Alors il faut apprendre à lire l’Histoire, non seulement dans les livres, mais aussi dans la réalité, en consultant des sources sérieuses, et en s’éloignant des âneries des médias. Ceux qui parlent de ‘défaite d’Israël à l’ONU’, ou à l’UNESCO, n’ont rien compris. Que vaut le vote d’une brochette de diplomates contre une vérité historique et fondamentale, celle de Jérusalem comme capitale de l’état juif ? L’histoire avance toujours dans le sens de la vérité. Elle a fait un pas en avant avec la déclaration du Président Trump, et c’est une bonne chose que notre Knesset ait voté dans la foulée la loi sur l’unité de Jérusalem. Jérusalem est historiquement renforcée.

Ceci dit, il faut aussi se garder de mépriser l’aspiration à la paix des nations, même quand elle s’exprime comme maintenant d’une manière absurde et qui nous est défavorable. Il faut avoir la clairvoyance de reconnaître que malgré la dérive désastreuse de l’ONU, l’existence d’une instance internationale pour organiser la paix est en soi un progrès considérable, par rapport à la situation antérieure où la guerre permanente était la norme. Cela aussi, c’est un signe messianique ! Et les erreurs, comme dans toute l’histoire humaine, ne sont là que pour être corrigées !

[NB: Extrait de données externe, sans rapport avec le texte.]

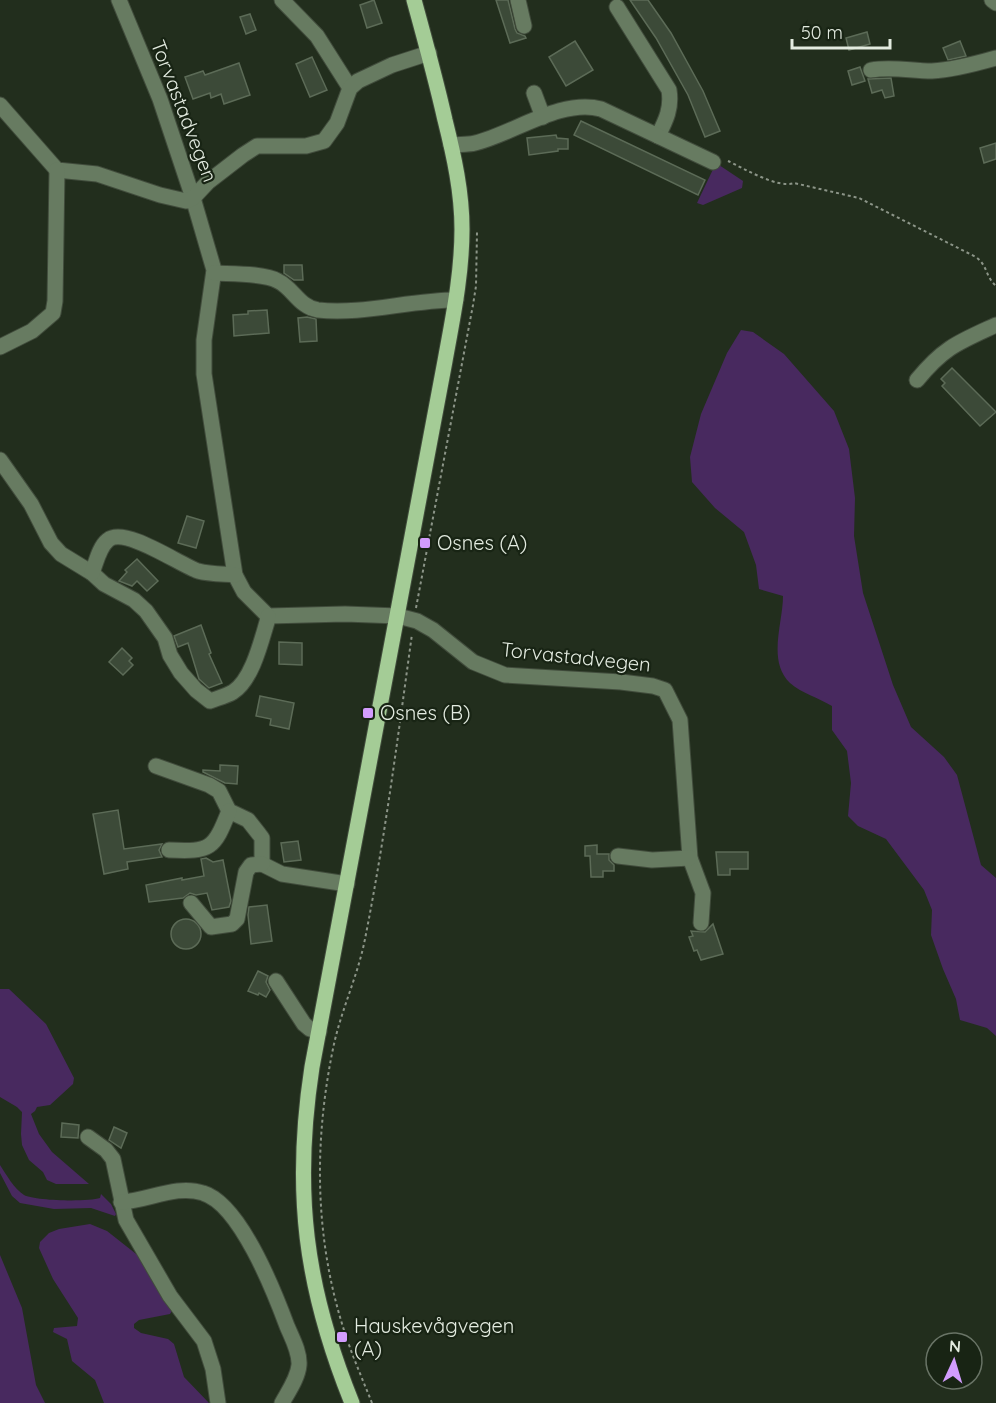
<svg xmlns="http://www.w3.org/2000/svg" width="996" height="1403" viewBox="0 0 996 1403" font-family="Quicksand,sans-serif">
<style>
.green{fill:#48295f}
.building{fill:#3c4a38;stroke:#5c6b57;stroke-width:1.5}
.lines{fill:none;stroke-linecap:round;stroke-linejoin:round}
.minor-casing{stroke:#414c3c;stroke-width:17}
.major-casing{stroke:#414c3c;stroke-width:17}
.path{stroke:#8c9588;stroke-width:2;stroke-dasharray:3 3;stroke-linecap:butt}
.minor{stroke:#677b61;stroke-width:15}
.major{stroke:#a4cc96;stroke-width:15}
.poi-dot{fill:#d29cfd;stroke:#182414;stroke-width:2}
.labels{text-anchor:middle;stroke-width:4.5;stroke-linejoin:round;paint-order:stroke}
.street-label{font-size:20px;fill:#e3ebe0;stroke:#182414}
.poi-label{font-size:20px;fill:#e3ebe0;stroke:#182414;text-anchor:start}
</style>
<rect width="100%" height="100%" fill="#222e1d"/>
<g class="green">
<polygon points="716,163 743,181 742,188 703,205 697,203"/>
<path d="M741,330l12,2 31,22 50,57 15,38 6,49 -1,38 9,57 30,92 18,42 33,30 13,18 24,90 15,13v158l-9,-8 -27,-8 -4,-21 -13,-30 -12,-34 1,-25 -8,-20 -38,-51 -28,-13 -10,-10 3,-33 -4,-32 -15,-21v-24c-13,-8 -31,-13 -42,-23 -23,-22 -7,-60 -7,-87l-24,-7 -3,-24 -12,-33 -29,-24 -23,-26 -2,-25 11,-43 26,-61z"/>
<polygon points="0,989 9,989 46,1024 74,1078 73,1084 50,1105 37,1107 35,1111 31,1114 39,1134 52,1152 89,1184 56,1184 47,1180 43,1172 29,1160 22,1145 21,1134 22,1112 17,1107 0,1097"/>
<path d="M0,1165c6,9 14,24 24,30 11,6 64,7 76,3l1,-4 10,10 5,10 -1,2 -24,-8 -37,1 -34,-6 -8,-7 -12,-23z"/>
<polygon points="90,1224 107,1231 145,1261 173,1309 170,1314 139,1320 134,1324 134,1328 141,1333 168,1339 174,1344 184,1377 209,1403 104,1403 95,1380 72,1361 67,1339 53,1332 54,1328 77,1326 78,1318 53,1279 39,1248 40,1242 49,1233 59,1229"/>
<polygon points="0,1255 22,1308 36,1385 45,1403 0,1403"/>
</g>
<g class="building">
<polygon points="374,0 382,23 367,28 360,5"/>
<polygon points="496,0 508,0 515,29 517,33 525,36 526,38 510,43"/>
<polygon points="630,0 648,0 671,33 703,91 720,131 705,137 688,95 656,38"/>
<polygon points="250,14 256,30 246,34 240,17"/>
<polygon points="867,32 870,44 849,50 846,38"/>
<polygon points="575,41 593,70 566,86 549,57"/>
<polygon points="960,41 966,56 948,60 943,48"/>
<polygon points="312,57 327,90 310,97 296,64"/>
<polygon points="239,63 250,95 224,104 221,94 211,98 210,93 193,99 185,77 203,71 205,75"/>
<polygon points="860,67 865,81 852,85 848,71"/>
<polygon points="891,78 894,96 885,98 882,90 872,93 868,79"/>
<polygon points="581,121 705,180 698,195 574,135"/>
<polygon points="556,135 557,138 568,139 568,149 558,149 558,151 529,155 527,138"/>
<polygon points="996,143 996,159 984,163 980,148"/>
<polygon points="284,265 302,265 303,280 294,280 284,273"/>
<polygon points="267,310 269,333 234,336 233,315 248,314 248,311"/>
<polygon points="307,317 316,319 317,341 300,342 298,318"/>
<polygon points="952,368 996,412 980,426 942,386 945,383 941,379"/>
<polygon points="187,516 204,521 196,548 178,543"/>
<polygon points="137,559 158,581 147,591 137,581 132,586 119,581 127,572 125,570"/>
<polygon points="201,625 211,653 209,654 222,683 209,688 199,679 188,643 178,647 174,636"/>
<polygon points="279,642 302,643 302,665 279,664"/>
<polygon points="122,648 132,658 129,661 133,665 123,675 109,662"/>
<polygon points="260,696 294,703 289,729 270,725 271,719 256,716"/>
<polygon points="220,765 238,766 237,784 225,783 203,772 203,770 220,771"/>
<polygon points="118,810 124,849 162,844 159,850 162,857 127,862 128,869 104,874 93,814"/>
<polygon points="298,841 301,860 284,862 281,843"/>
<polygon points="597,845 597,854 609,854 609,860 614,865 614,871 603,871 603,877 591,877 590,856 585,856 585,846"/>
<polygon points="716,852 748,852 748,869 730,869 730,875 718,875"/>
<polygon points="206,858 213,862 223,860 231,901 229,907 212,910 207,893 196,895 190,893 183,898 149,902 146,885 182,878 182,880 204,876 201,859"/>
<polygon points="267,905 272,941 251,944 248,915 249,907"/>
<circle cx="186" cy="934" r="15"/>
<polygon points="713,924 723,954 701,960 697,950 694,951 689,937 693,936 691,931 705,932"/>
<polygon points="258,971 268,976 266,982 270,990 266,997 259,993 258,995 248,991"/>
<polygon points="62,1123 79,1125 78,1138 61,1137"/>
<polygon points="114,1127 127,1133 121,1148 109,1140"/>
</g>
<g class="lines">
<defs>
<g id="minor">
<polyline points="119,0 160,99 193,198 214,270 204,340 204,374 235,575 244,592 268,616 345,614 398,616 417,621 433,630 473,662 505,675 621,682 653,686 665,690 680,720 690,858 703,893 701,923"/>
<polyline points="282,0 317,36 350,88"/>
<polyline points="518,0 524,26"/>
<polyline points="992,0 996,3"/>
<path d="M617,7l52,83c3,18 -3,30 -11,46"/>
<path d="M871,70c21,-4 40,1 61,1 21,-1 43,-7 64,-13"/>
<polyline points="534,93 543,117"/>
<polyline points="0,105 57,170 97,174 160,195 186,201 193,198 208,182 243,155 257,146 306,146 324,141 337,123 350,88 358,81 392,65 429,53"/>
<path d="M451,145c8,-1 16,0 24,-2 38,-9 86,-45 126,-34l112,53"/>
<path d="M214,273c17,1 50,0 64,8 15,7 21,26 40,29 44,5 92,-10 138,-10"/>
<polyline points="0,347 32,331 53,313 55,301 57,170"/>
<path d="M917,380c27,-33 42,-38 79,-55"/>
<path d="M0,460l31,44 20,39 10,11 31,19 12,11 30,16 12,11 19,27 5,17 11,18 15,17 14,11c8,-3 16,-5 23,-9 19,-12 28,-50 34,-70l1,-6"/>
<path d="M92,573c4,-10 7,-26 16,-33 17,-14 72,25 90,31 11,3 25,3 37,4"/>
<polyline points="156,766 209,785 219,791 229,811 248,820 259,834 262,838 262,864"/>
<path d="M169,850c42,2 45,-1 60,-39"/>
<polyline points="618,856 652,860 690,858"/>
<polyline points="262,864 282,874 347,884"/>
<polyline points="191,903 211,927 232,924 237,919 246,872 251,865 262,864"/>
<polyline points="276,981 304,1024 310,1029 319,1032"/>
<polyline points="88,1137 106,1150 113,1159 126,1220 170,1296 204,1341 213,1369 218,1403"/>
<path d="M121,1202c27,-1 55,-18 82,-9 37,11 71,98 84,133 5,12 13,26 12,39 -1,13 -11,27 -17,38"/>
</g>
<path id="major" d="M352,1403c-47,-116 -59,-212 -40,-336l133,-706c8,-44 17,-87 17,-132 0,-37 -8,-73 -17,-109 -9,-40 -20,-80 -31,-120"/>
</defs>
<use href="#minor" class="minor-casing"/>
<use href="#major" class="major-casing"/>
<g class="path">
<path d="M728,161c15,7 50,28 66,22l65,15 117,59c12,9 9,19 20,29"/>
<polyline points="416,608 473,305 476,286 477,232"/>
<path d="M372,1403c-10,-25 -21,-50 -29,-76 -29,-93 -29,-189 -9,-283 8,-36 24,-69 31,-105 20,-101 33,-203 47,-305"/>
</g>
<use href="#minor" class="minor"/>
<use href="#major" class="major"/>
</g>
<g class="poi-dot">
<rect x="419" y="537" width="12" height="12" rx="3"/>
<rect x="362" y="707" width="12" height="12" rx="3"/>
<rect x="336" y="1331" width="12" height="12" rx="3"/>
</g>
<g class="labels">
<g class="street-label">
<text transform="translate(184 111) rotate(69)" y="7">Torvastadvegen</text>
<text transform="translate(576 657) rotate(6)" y="7">Torvastadvegen</text>
</g>
<g class="poi-label">
<text x="437" y="550">Osnes (A)</text>
<text x="380" y="720">Osnes (B)</text>
<text x="354" y="1333">Hauskevågvegen<tspan x="354" dy="23">(A)</tspan></text>
</g>
</g>
<g transform="translate(954 1361) rotate(4)"><circle r="28" fill="#182414" stroke="#697466" stroke-width="1.5"/>
<path d="M0-4.5L10 22L0 15L-10 22Z" fill="#d29cfd"/>
<text y="-9" font-size="16" font-weight="bold" text-anchor="middle" fill="#e3ebe0">N</text>
</g>
<path d="M792 39v9h98v-9" fill="none" stroke="#e3ebe0" stroke-width="3"/>
<text x="801" y="39" font-size="18" fill="#e3ebe0" stroke="#182414" stroke-width="4.5" paint-order="stroke">50 m</text>
</svg>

L’idée d’une organisation mondiale de la paix est en soi une idée juste, on pourrait même dire une idée juive. Le moment venu, il faudra remettre sur pied une assemblée des nations dont les éléments de barbarie auront été éliminés, et qui sera entièrement animée de bonne volonté. Il faut pour cela que l’État d’Israël se développe et s’affirme davantage dans la fidélité à ses origines et à sa vocation, pour que de ‘bouc émissaire des nations’ il devienne le ‘phare des nations’. C’est cela, la perspective messianique de la Thora, à travers des guerres parce qu’on ne peut pas faire autrement, mais dans le but d’instaurer la vraie paix entre les hommes. Le Rav Kook avait vu il y a déjà un siècle que cette évolution était en marche, et aujourd’hui, il nous suffit d’un peu de clairvoyance pour le voir nous-mêmes.